If It failes to open with either an error 11 or an error 26… then it MIGHT be an encrpted database (and it might not be)
The only way to tell is to inform the user that it MIGHT be, and “Hey do you know the password?”
If I know that the folderitem they chose CANNOT be an SQLite database, then I say Hey its a PNG (or whatever), try again
Is it the same number of dialogs? Yeah… But if the user accidently chose an invalid file and did not realize it (yeah it can happen), the get all p*ssed off when the password they KNOW to be correct isn’t working.
And since it is interogating one file, the overhead is a split fraction of a second
So… #1 would be easy… the file opens with no errors
but if it DOES (11 or 26) then you still don’t know
Or you’re going to assume that there will never be a valid encrypted db that has one of those handful of bytes as the first 3 or 4 ?
That might be a bold assumption unless you have docs to the contrary that say sqlite will not do such a thing
One of the tools I have and use wont open dbs that aren’t named with a specific extension (annoying as hell) since “they arent databases”. Uh huh. I drop into sqlite3 in terminal and voila it opens sans extension. And it opens if I drag & drop the db on to the app icon. Just not in its file > open dialogs etc. And it doesnt put these in the recently used list - ah yeah they’re not databases (despite it having it open)

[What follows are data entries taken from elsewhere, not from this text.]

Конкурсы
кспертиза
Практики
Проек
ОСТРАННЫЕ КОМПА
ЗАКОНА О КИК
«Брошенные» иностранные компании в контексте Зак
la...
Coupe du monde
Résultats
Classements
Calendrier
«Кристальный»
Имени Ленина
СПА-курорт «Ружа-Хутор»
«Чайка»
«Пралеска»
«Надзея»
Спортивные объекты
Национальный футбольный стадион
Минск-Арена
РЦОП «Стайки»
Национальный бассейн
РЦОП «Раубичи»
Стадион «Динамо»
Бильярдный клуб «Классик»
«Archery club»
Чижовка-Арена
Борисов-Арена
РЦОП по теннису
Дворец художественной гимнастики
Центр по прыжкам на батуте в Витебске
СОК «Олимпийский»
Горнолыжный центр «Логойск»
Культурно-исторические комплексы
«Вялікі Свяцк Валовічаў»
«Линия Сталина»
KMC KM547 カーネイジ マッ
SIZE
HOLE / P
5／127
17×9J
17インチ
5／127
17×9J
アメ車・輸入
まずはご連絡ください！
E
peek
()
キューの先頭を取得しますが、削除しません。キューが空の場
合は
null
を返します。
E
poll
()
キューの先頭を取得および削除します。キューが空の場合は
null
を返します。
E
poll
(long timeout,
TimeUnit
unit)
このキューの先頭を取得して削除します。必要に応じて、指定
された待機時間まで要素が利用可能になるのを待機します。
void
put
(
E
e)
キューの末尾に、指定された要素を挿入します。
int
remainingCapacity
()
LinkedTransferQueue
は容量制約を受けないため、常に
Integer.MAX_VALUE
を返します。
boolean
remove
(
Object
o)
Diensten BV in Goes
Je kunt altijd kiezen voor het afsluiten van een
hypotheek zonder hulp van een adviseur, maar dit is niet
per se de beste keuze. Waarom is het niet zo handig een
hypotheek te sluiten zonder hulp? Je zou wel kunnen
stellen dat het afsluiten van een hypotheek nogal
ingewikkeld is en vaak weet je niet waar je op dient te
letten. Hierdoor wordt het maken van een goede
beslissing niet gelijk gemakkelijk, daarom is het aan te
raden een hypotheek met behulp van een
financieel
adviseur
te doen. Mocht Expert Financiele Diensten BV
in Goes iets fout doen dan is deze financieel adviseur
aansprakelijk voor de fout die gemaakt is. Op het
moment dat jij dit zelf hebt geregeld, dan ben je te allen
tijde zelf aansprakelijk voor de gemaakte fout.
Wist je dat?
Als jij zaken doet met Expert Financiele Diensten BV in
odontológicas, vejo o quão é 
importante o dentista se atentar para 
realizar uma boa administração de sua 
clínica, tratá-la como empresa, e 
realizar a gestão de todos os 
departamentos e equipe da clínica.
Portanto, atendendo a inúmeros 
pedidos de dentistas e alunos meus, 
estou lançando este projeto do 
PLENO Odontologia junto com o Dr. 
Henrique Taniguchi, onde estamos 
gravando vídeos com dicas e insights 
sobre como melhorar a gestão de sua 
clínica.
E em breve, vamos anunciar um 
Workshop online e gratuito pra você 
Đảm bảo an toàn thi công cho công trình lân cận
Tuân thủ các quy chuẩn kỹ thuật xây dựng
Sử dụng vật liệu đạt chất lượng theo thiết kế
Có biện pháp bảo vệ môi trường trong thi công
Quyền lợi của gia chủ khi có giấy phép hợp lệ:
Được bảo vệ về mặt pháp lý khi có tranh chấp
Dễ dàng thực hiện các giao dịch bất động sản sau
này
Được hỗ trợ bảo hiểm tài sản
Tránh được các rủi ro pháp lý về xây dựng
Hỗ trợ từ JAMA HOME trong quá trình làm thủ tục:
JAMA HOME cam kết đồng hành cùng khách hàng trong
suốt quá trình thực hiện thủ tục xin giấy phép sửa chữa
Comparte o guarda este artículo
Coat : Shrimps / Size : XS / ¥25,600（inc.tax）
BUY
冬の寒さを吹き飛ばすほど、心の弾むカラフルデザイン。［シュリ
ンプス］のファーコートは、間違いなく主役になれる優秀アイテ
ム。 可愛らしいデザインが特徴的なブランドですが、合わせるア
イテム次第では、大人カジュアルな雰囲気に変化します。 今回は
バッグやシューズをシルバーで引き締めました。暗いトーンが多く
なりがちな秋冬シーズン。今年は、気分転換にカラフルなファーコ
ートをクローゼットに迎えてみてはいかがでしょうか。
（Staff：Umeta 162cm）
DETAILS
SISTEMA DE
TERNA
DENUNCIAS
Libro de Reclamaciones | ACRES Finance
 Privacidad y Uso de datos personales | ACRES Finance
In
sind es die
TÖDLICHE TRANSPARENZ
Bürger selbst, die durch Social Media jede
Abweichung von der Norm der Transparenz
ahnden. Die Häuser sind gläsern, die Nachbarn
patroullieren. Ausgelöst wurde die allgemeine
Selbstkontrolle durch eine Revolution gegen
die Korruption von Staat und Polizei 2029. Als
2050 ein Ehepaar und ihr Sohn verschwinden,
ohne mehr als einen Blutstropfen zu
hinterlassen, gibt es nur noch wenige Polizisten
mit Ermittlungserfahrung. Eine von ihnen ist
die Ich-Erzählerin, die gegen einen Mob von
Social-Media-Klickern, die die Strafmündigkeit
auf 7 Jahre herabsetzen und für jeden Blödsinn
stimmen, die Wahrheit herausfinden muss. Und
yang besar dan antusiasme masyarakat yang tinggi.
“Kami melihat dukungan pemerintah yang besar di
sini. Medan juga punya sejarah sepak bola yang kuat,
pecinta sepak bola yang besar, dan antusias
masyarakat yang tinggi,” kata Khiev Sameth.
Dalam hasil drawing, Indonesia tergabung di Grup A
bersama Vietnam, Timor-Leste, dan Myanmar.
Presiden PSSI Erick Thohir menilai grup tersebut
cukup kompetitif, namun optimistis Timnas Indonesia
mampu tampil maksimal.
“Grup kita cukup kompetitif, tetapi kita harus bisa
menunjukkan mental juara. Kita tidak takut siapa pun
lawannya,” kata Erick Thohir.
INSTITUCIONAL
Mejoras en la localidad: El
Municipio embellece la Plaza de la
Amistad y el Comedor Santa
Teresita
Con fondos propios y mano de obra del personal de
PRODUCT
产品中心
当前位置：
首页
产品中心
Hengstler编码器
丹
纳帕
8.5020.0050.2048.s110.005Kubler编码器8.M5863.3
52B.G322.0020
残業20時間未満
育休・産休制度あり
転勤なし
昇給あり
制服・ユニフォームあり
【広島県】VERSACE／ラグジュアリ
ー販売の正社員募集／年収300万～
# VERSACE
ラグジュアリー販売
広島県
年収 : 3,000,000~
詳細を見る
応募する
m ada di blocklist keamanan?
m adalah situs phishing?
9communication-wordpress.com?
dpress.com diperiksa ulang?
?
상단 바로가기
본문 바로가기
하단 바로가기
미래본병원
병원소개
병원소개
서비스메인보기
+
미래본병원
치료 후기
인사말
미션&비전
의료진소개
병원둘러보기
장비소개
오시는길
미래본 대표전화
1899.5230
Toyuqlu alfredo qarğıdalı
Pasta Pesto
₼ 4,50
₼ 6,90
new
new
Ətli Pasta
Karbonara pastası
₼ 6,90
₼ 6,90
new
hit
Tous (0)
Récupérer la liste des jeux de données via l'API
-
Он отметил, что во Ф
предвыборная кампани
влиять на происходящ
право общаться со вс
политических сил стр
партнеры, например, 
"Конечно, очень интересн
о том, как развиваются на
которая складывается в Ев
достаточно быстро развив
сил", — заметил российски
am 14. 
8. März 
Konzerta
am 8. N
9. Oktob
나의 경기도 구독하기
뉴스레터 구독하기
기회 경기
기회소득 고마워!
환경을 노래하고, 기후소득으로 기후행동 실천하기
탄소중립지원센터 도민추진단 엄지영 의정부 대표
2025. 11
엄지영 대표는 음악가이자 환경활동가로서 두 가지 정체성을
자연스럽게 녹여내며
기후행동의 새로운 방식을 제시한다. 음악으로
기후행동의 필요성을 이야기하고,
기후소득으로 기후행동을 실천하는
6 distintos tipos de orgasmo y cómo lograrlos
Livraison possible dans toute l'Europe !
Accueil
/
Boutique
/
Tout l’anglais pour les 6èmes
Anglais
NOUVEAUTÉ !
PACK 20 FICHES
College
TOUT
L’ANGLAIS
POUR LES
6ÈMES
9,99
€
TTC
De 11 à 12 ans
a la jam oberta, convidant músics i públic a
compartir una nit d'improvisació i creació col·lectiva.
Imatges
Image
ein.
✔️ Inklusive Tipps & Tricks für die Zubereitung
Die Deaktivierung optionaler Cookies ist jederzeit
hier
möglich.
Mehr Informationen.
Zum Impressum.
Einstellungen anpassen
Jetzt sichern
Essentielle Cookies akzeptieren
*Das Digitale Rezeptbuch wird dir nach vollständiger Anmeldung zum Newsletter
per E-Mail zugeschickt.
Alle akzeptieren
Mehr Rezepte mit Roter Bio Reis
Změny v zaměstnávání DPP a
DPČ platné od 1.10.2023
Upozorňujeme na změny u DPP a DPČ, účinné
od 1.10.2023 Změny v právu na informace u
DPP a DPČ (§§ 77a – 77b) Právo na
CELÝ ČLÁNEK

Another has other similar “oh but I know better than you” safe guards and, you guessed it, drop into sqlite3 and there’s the db. Open & ready to work with
Theres obviously a balance between too safe and too restrictive
Personally I’d be ok with “Hey this might be an encrypted db whats the password ?” and if I supply it and then it says “well this wont open so its really not a db” I’m ok with it
If someone tries to open Tadpole.exe with tadpole they shouldn’t get upset if it don’t open and keeps asking for a password. If you do continue this route you could have the message say ‘This appears to be…’ but still give the user the choice to enter a password. No point in preventing the user from trying to open a non-SQLite file.